• _PROBLEM DESCRIPTION_
In the records below, tally each line that contains the word "polls" and give the total only.

*** Opening of INPUT DATA ***

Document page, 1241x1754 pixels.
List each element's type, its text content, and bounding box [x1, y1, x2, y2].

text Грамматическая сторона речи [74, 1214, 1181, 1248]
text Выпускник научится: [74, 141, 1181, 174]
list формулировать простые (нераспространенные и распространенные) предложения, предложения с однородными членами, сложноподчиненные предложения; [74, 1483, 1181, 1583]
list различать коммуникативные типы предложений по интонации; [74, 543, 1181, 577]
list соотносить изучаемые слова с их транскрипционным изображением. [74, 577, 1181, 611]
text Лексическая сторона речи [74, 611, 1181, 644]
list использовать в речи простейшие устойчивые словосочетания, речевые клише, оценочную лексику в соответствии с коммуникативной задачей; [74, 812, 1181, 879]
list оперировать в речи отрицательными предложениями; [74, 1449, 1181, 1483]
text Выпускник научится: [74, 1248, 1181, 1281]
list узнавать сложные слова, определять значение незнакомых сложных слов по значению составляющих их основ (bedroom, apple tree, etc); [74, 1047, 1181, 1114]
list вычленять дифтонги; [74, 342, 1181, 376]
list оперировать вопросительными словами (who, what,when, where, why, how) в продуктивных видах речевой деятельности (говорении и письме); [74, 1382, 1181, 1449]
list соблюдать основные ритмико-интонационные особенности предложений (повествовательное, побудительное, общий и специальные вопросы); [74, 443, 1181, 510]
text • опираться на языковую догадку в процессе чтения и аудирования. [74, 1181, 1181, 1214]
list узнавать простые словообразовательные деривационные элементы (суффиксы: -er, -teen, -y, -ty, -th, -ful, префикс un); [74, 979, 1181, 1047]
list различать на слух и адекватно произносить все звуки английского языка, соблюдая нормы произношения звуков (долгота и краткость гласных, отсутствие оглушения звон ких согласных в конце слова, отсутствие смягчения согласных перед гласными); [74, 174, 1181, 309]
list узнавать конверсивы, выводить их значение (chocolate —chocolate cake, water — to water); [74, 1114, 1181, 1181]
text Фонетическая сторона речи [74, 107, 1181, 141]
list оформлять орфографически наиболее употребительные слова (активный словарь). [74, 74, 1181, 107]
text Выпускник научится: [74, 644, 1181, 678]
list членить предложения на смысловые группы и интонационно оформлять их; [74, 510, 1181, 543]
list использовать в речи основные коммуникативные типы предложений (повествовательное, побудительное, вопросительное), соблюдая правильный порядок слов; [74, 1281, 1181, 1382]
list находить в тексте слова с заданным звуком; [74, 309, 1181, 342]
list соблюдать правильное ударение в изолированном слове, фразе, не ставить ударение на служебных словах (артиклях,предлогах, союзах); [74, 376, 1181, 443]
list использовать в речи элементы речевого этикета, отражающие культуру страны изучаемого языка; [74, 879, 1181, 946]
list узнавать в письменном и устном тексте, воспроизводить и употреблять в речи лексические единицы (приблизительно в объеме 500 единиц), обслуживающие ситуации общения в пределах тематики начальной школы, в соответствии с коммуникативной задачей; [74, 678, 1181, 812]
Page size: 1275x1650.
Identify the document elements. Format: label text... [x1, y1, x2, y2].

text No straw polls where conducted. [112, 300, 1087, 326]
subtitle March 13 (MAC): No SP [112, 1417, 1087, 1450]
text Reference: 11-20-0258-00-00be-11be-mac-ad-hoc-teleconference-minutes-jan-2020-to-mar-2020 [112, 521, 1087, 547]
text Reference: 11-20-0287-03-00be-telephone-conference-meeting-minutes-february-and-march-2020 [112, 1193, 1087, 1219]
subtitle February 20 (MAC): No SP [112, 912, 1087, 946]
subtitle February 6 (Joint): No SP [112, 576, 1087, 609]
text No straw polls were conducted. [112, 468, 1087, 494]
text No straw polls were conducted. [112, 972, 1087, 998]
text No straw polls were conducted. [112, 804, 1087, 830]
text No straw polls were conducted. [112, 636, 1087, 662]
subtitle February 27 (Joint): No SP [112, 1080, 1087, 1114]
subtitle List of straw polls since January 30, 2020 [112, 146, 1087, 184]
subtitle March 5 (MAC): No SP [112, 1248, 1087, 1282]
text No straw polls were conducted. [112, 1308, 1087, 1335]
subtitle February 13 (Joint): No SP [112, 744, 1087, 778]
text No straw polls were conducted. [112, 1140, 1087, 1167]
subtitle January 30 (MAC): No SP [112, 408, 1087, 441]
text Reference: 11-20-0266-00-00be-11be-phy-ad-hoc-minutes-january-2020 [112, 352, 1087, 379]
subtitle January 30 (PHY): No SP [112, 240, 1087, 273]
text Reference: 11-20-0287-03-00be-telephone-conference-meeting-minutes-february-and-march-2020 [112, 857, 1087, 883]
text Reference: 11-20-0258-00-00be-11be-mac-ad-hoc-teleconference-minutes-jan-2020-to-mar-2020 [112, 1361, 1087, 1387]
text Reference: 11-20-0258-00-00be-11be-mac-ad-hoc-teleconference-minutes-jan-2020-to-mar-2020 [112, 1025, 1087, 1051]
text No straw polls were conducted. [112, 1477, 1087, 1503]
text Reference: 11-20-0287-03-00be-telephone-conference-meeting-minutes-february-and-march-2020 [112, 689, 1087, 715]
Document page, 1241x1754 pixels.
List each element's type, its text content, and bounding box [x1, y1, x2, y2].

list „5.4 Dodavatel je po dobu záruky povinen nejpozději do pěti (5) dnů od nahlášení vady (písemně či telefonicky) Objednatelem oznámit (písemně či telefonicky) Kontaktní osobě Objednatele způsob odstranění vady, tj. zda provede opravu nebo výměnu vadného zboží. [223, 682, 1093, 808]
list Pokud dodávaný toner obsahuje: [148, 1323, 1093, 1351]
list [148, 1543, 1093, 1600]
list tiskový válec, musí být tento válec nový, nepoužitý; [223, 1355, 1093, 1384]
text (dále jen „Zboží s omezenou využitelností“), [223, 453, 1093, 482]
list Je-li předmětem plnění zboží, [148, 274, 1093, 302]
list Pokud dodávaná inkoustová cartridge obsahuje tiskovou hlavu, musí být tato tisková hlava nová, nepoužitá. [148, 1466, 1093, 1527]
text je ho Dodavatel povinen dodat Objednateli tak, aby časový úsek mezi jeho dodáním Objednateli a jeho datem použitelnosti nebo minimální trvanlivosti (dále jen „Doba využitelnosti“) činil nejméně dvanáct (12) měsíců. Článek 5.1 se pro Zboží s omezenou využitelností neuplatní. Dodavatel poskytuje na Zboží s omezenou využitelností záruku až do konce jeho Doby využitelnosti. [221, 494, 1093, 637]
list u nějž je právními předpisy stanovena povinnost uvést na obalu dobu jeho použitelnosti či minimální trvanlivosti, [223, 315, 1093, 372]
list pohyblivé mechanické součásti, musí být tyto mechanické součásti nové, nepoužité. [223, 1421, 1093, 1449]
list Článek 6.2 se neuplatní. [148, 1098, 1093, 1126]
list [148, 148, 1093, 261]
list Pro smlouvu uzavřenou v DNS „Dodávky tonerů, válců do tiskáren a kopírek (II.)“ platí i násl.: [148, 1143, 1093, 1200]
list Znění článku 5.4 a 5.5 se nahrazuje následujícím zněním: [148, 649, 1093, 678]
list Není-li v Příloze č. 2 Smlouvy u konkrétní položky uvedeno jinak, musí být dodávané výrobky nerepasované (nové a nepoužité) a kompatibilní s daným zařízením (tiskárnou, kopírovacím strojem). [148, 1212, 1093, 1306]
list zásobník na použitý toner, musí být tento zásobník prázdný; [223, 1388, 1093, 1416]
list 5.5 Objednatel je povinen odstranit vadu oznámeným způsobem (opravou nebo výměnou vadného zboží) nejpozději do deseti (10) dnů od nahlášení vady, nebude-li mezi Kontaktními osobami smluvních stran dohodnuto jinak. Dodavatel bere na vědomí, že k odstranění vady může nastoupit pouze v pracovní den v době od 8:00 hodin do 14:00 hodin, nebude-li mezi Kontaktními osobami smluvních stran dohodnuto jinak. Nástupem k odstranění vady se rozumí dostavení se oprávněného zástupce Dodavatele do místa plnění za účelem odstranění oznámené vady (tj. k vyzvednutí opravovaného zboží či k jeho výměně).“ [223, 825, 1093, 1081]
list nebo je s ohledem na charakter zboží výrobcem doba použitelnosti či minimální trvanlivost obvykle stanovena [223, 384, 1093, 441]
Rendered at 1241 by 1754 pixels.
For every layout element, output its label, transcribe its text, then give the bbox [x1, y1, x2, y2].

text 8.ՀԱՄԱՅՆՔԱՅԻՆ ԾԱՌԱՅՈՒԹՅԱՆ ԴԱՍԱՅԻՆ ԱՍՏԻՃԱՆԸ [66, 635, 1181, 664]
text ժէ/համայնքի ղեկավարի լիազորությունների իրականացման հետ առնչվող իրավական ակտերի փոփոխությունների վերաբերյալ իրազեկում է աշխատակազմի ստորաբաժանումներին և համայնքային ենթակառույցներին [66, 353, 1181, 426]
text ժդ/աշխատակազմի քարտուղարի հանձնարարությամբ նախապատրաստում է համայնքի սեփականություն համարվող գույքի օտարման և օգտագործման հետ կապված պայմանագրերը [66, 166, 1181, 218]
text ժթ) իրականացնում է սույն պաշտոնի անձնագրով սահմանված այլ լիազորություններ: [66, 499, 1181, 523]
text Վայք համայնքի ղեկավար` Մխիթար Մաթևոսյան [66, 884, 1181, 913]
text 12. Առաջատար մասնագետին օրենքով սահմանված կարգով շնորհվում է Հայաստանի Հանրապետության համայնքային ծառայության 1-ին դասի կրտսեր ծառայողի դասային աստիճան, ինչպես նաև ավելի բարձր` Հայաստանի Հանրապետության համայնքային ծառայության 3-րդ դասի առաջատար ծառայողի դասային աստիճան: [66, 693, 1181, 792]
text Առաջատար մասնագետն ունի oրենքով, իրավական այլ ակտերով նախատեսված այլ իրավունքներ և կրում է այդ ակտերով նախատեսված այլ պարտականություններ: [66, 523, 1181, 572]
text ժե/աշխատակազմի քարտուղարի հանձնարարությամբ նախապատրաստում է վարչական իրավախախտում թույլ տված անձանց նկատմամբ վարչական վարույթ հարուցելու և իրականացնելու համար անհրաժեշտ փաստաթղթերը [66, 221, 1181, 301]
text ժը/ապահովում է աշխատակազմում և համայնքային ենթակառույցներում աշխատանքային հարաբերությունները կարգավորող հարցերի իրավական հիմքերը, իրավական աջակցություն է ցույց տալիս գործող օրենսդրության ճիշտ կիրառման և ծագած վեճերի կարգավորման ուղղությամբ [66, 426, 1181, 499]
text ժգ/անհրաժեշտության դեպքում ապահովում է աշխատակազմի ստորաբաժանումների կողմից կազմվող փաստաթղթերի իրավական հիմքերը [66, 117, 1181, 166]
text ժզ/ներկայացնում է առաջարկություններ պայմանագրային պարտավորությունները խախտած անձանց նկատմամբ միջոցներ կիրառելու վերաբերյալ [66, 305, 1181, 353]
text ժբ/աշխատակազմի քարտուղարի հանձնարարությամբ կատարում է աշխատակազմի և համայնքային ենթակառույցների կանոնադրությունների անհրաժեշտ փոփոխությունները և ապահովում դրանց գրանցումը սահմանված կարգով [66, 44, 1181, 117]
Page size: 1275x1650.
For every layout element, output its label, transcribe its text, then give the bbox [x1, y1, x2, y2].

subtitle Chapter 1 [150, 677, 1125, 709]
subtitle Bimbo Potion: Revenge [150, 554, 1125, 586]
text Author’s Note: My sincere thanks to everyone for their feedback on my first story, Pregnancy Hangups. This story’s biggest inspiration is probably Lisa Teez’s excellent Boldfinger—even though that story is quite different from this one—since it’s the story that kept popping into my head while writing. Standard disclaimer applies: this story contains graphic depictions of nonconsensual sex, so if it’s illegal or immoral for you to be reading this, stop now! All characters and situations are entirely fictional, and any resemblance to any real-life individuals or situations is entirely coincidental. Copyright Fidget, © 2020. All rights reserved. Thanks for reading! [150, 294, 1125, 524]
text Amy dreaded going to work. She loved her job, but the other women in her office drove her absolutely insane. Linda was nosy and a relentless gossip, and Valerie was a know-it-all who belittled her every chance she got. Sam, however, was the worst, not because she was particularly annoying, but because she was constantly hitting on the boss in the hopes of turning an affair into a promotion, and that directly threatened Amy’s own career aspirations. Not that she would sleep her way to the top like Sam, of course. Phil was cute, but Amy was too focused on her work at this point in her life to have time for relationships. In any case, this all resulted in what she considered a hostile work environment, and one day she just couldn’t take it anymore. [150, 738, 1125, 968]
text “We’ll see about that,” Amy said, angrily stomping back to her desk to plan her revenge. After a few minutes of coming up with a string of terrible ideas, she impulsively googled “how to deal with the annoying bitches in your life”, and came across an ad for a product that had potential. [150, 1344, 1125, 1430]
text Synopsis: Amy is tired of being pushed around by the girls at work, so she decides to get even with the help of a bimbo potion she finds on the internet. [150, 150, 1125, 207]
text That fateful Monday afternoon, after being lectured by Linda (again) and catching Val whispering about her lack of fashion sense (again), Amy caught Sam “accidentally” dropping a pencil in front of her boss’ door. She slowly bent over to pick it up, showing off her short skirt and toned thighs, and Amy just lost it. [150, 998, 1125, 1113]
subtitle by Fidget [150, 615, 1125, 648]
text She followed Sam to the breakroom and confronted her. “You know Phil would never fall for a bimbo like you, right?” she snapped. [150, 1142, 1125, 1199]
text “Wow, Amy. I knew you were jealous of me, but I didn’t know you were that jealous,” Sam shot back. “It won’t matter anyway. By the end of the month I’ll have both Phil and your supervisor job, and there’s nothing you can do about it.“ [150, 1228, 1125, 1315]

*** Close of INPUT DATA ***

• _REPLY TO THE TASK_
9